C’était un nom qui cognait doucement contre les parois de son crâne. Un nom qui avait envahi ses marges de cahiers, ses rêves, sa musique, ses silences. Elle avait dix-sept ans, et c’était peut-être idiot, peut-être naïf, mais elle l’aimait. Elle le savait depuis ce jour où il s’était retourné pour lui sourire, juste un instant, dans ce couloir bondé du lycée. C’était rien. Un détail. Mais ce détail avait retourné son monde.

Ils étaient dans la même classe de littérature. Marie-Louise, toujours au fond, cachée derrière ses livres. Côme, au centre de tout, comme une étoile dans un système solaire. Il ne faisait pas exprès d’être aimé. Il respirait, c’était déjà assez. Il riait, et les murs riaient avec lui. Il écrivait parfois, des choses courtes, brillantes, insouciantes. Elle les lisait en silence quand il oubliait ses feuilles.

Et elle, elle écrivait sur lui.

Des poèmes, des lettres, des journaux entiers. Mais jamais elle ne lui avait dit. Pas vraiment. Pas encore.

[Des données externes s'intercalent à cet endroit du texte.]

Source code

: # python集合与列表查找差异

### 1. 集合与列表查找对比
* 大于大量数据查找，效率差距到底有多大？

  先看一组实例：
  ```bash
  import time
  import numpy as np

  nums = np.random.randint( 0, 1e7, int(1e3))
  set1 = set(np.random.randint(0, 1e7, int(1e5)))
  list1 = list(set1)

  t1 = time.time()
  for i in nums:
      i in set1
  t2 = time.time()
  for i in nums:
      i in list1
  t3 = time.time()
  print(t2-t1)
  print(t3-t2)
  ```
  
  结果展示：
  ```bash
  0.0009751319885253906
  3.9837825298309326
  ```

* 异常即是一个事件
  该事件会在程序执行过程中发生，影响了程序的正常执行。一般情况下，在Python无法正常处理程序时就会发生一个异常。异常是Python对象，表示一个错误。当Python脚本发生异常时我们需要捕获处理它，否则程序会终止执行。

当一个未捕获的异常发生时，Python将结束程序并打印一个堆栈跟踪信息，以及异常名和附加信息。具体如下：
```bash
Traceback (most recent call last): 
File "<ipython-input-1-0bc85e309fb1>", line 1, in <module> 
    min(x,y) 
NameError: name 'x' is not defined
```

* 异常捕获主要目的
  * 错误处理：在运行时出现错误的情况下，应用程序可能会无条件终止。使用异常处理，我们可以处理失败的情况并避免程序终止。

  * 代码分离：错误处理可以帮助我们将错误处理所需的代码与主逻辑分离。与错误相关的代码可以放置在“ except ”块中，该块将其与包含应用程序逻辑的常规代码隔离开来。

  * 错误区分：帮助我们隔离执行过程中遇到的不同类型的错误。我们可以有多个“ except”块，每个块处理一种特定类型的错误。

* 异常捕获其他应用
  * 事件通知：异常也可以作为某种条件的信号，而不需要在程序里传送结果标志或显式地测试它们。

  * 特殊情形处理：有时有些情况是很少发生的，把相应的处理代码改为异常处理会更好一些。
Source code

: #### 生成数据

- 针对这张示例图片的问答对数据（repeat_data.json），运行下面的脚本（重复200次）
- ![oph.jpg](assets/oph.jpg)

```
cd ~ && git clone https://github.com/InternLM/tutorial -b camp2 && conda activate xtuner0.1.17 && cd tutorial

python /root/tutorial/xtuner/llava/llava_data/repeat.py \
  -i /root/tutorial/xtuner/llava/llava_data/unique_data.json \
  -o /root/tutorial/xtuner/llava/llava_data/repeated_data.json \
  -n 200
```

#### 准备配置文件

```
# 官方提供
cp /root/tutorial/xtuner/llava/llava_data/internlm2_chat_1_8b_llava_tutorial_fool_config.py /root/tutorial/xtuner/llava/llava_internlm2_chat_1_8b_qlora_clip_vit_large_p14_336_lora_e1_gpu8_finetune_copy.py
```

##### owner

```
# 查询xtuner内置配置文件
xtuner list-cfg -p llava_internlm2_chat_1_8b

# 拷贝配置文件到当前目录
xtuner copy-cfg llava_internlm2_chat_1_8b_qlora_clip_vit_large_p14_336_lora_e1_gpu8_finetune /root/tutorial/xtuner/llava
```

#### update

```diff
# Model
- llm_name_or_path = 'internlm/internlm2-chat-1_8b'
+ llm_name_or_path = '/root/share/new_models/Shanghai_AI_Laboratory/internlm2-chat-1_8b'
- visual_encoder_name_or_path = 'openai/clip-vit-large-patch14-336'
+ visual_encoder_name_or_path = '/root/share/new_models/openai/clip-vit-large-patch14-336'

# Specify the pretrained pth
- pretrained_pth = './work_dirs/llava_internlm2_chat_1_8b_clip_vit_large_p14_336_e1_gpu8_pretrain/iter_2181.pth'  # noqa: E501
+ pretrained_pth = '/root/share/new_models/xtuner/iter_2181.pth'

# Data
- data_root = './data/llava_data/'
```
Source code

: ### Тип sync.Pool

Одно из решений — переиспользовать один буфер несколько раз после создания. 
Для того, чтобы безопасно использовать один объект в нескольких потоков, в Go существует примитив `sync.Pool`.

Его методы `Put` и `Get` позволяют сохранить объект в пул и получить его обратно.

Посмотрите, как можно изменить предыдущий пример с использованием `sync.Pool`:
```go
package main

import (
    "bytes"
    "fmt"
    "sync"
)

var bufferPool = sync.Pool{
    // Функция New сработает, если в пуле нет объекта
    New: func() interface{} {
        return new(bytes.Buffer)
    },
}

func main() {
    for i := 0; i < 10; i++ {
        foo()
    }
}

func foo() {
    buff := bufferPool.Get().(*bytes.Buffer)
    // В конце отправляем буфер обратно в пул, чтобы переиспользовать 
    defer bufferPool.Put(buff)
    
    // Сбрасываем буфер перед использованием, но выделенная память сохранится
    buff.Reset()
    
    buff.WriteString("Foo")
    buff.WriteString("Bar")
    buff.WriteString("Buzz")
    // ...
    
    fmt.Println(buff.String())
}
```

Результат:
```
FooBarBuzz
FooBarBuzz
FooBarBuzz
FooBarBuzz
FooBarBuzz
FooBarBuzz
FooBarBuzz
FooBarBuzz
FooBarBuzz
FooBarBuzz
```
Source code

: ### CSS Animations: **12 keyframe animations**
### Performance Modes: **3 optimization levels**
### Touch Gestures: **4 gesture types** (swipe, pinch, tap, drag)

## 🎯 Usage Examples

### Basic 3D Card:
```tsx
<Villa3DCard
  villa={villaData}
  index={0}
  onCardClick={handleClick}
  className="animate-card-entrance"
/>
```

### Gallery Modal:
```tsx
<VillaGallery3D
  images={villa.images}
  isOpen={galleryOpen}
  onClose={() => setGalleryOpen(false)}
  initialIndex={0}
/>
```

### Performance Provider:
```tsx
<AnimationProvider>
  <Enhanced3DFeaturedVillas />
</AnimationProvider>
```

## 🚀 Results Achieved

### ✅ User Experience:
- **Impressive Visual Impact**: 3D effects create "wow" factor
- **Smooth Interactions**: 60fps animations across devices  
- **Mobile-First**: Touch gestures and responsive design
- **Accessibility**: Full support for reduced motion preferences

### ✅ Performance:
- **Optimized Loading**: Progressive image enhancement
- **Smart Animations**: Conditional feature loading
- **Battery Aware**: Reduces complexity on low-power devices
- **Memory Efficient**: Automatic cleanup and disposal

Ce soir-là, l’air était tiède, et l’odeur du sel semblait lui coller à la peau. Marie-Louise regarda l’horizon jusqu’à ce qu’il disparaisse dans le noir, puis sortit de sa poche une feuille pliée en quatre. Elle l’avait écrite la veille. Pas une lettre d’amour classique. Un fragment de vérité :

"Je sais que tu ne m’aimeras probablement jamais.
Mais j’avais besoin que le vent le sache."

Elle soupira. Elle ne l’enverrait pas, bien sûr. Elle ne le pourrait jamais. Ce serait trop. Trop risqué. Trop vrai.
Alors elle fit ce qu’elle faisait souvent : elle froissa le papier et le lança dans l’océan.

Le lendemain, au lycée, elle le vit. Assis sur le muret à côté de l’entrée, casque sur les oreilles, souriant à demi à une fille de terminale. Il tourna la tête, croisa son regard. Juste une seconde. Pas de sourire cette fois. Juste des yeux tranquilles, sans promesse.

Elle détourna les siens.

Et son cœur, déjà trop lourd, se mit à battre un peu plus vite. Pas d’espoir. Juste cette douleur douce.
Celle qu’on s’inflige quand on aime en silence.